THE OTHER is definitely one of those movies which will divide fans of modern and classic films. Some may find the movie slow and predictable, especially when compared to those movies which has come in its wake. But, there will also be viewers who will appreciate the film's structure and acknowledge the fact that for a studio film made in 1972, THE OTHER means business.
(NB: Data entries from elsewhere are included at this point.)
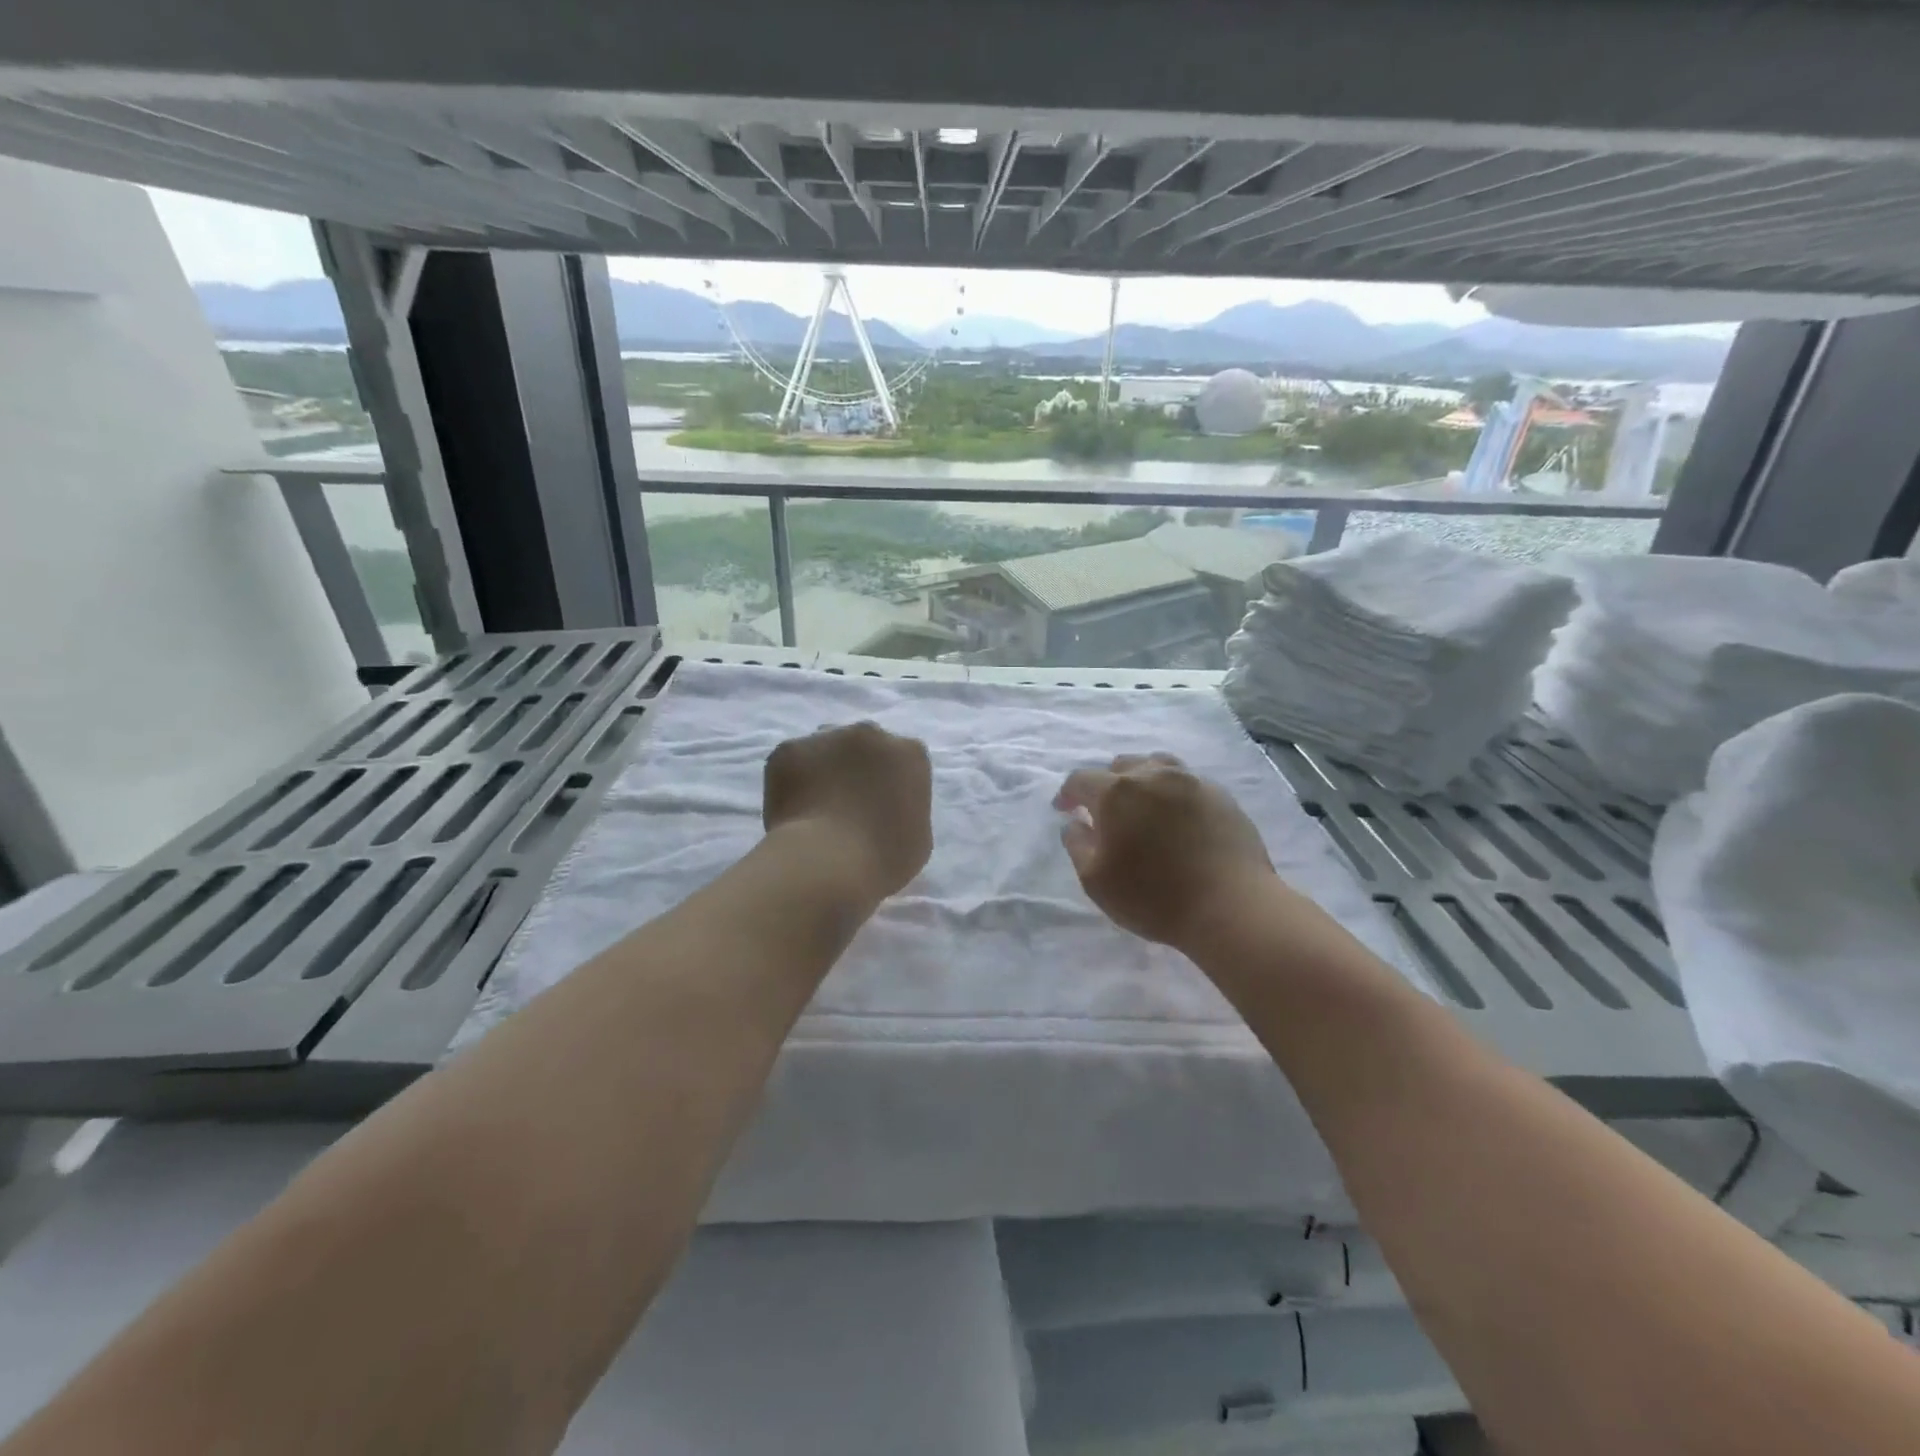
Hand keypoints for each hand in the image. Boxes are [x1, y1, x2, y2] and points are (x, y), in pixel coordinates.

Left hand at [764, 722, 932, 901]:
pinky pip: (792, 763)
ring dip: (824, 769)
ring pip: (826, 749)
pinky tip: (792, 811)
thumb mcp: (918, 838)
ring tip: (814, 808)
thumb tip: (887, 809)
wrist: (826, 863)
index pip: (903, 761)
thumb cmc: (883, 859)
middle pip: (864, 746)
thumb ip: (906, 810)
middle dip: (857, 768)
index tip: (879, 809)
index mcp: (909, 754)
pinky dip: (791, 781)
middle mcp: (871, 734)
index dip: (889, 784)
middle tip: (845, 805)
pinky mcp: (788, 749)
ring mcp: (827, 737)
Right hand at [1054, 753, 1274, 948]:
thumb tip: (1075, 823)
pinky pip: (1187, 783)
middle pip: (1121, 766)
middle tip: (1106, 813)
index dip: (1068, 794)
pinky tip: (1177, 818)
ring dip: (1142, 780)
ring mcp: (1191, 782)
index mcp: (1117, 792)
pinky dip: (1173, 793)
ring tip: (1143, 805)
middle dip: (1106, 785)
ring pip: (1157, 766)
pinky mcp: (1221, 796)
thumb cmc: (1154, 897)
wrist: (1232, 907)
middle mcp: (1153, 775)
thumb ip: (1077, 845)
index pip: (1081, 779)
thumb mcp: (1096, 880)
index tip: (1065, 810)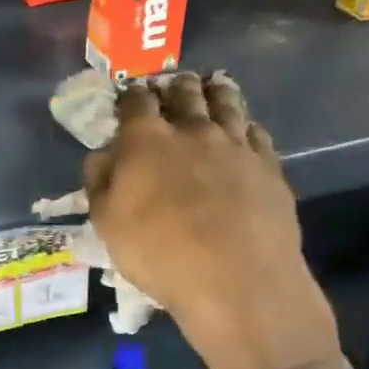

THE OTHER romps onto DVD courtesy of 20th Century Fox Home Entertainment. The film has been letterboxed at 1.85:1 and the transfer is enhanced for 16 x 9 TVs. Given this film's age, the transfer looks quite good. The image is surprisingly clear as the picture is very sharp and shows little grain. The picture is very detailed and never goes overly soft. There are some minor defects from the source material, but these aren't distracting. The colors look fine, although some scenes are slightly washed out. The DVD has a Dolby Stereo audio track. The dialogue is clear, but it's somewhat muffled at times. (I had to throw on the subtitles for some scenes.) The stereo effects are OK, but not overly effective.
The lone extra on THE OTHER DVD is the original THEATRICAL TRAILER for the film, which is letterboxed at 1.85:1 and is 16 x 9. Do not watch this before you watch the movie, as it gives away far too much.